■ **What is expected**:
The copy you return must match the listing word for word and carry no pictures.

■ **Source material**:
######
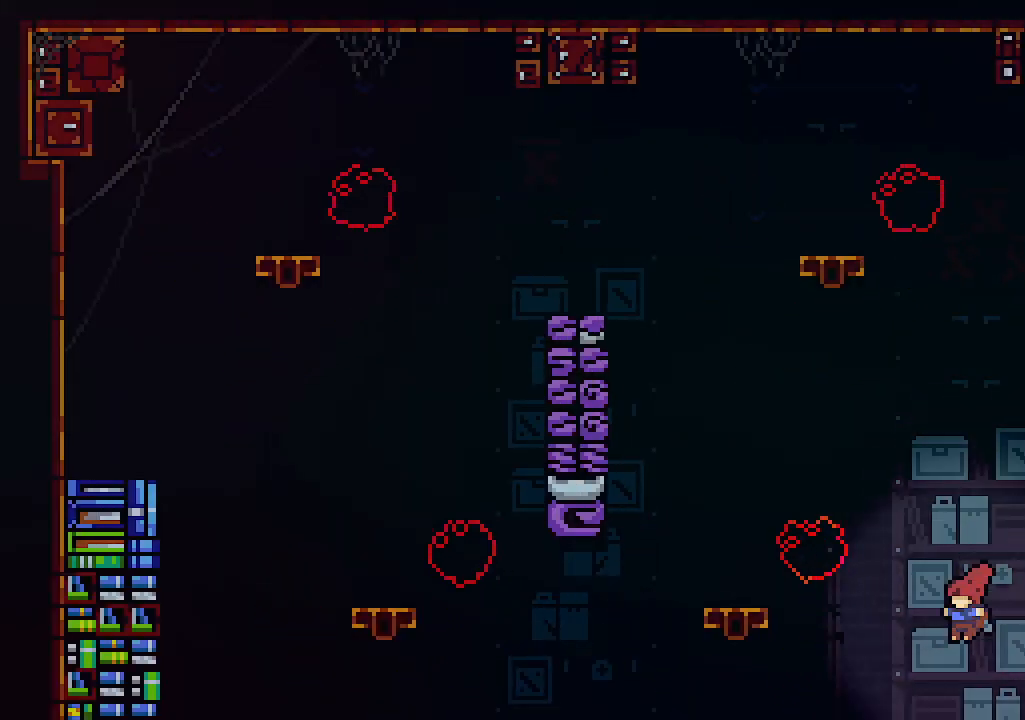
{"keys": [], "events": [[134, "c", "up"], [500, "left", "up"], [500, "up", "up"]]}
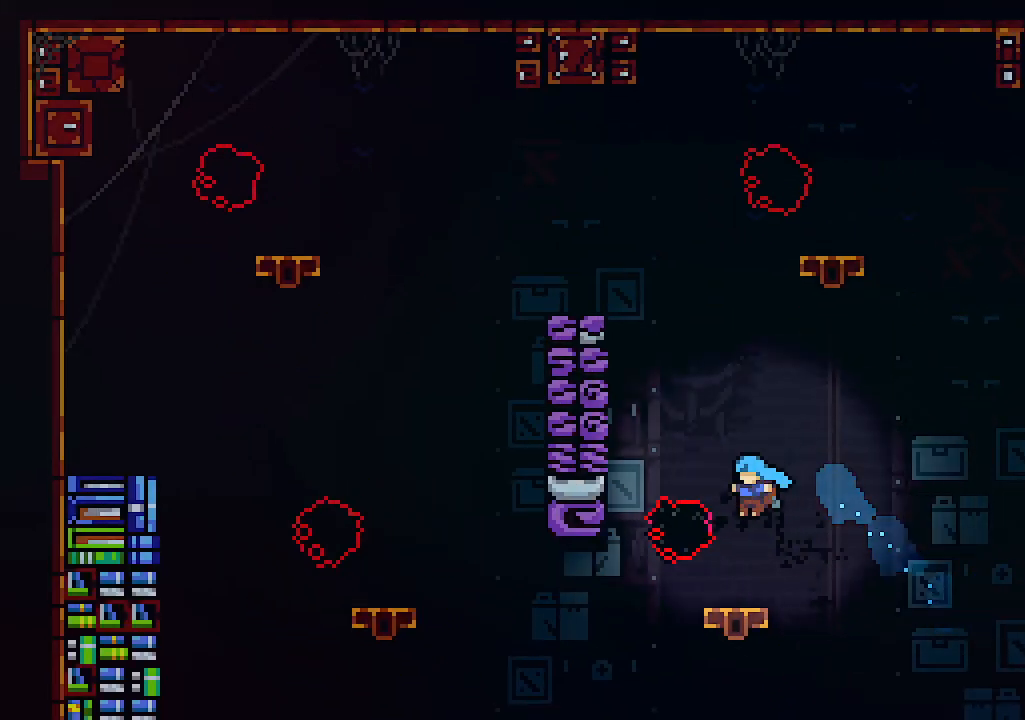
{"keys": ["left", "up"], "events": [[200, "left", "down"], [234, "up", "down"], [234, "z", "down"], [467, "z", "up"]]}
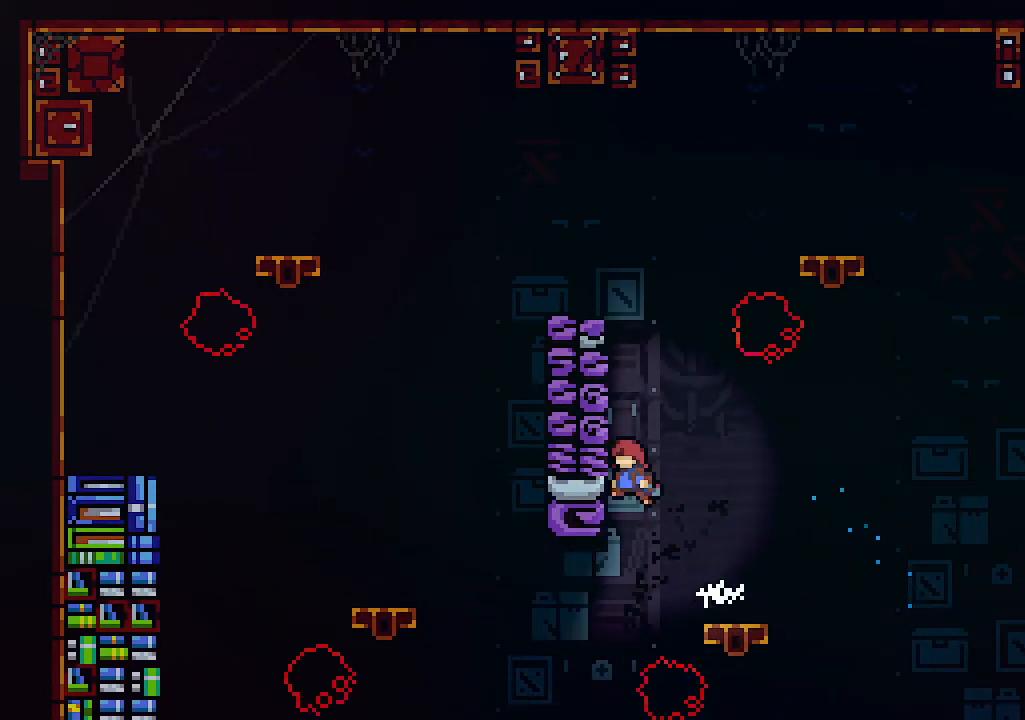
{"keys": ["left", "z"], "events": [[67, "z", "down"], [167, "up", "up"], [300, "z", "up"], [334, "z", "down"]]}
######
■ **Answer box**:
{"keys": [], "events": [[134, "c", "up"], [500, "left", "up"], [500, "up", "up"]]}
{"keys": ["left", "up"], "events": [[200, "left", "down"], [234, "up", "down"], [234, "z", "down"], [467, "z", "up"]]}
{"keys": ["left", "z"], "events": [[67, "z", "down"], [167, "up", "up"], [300, "z", "up"], [334, "z", "down"]]}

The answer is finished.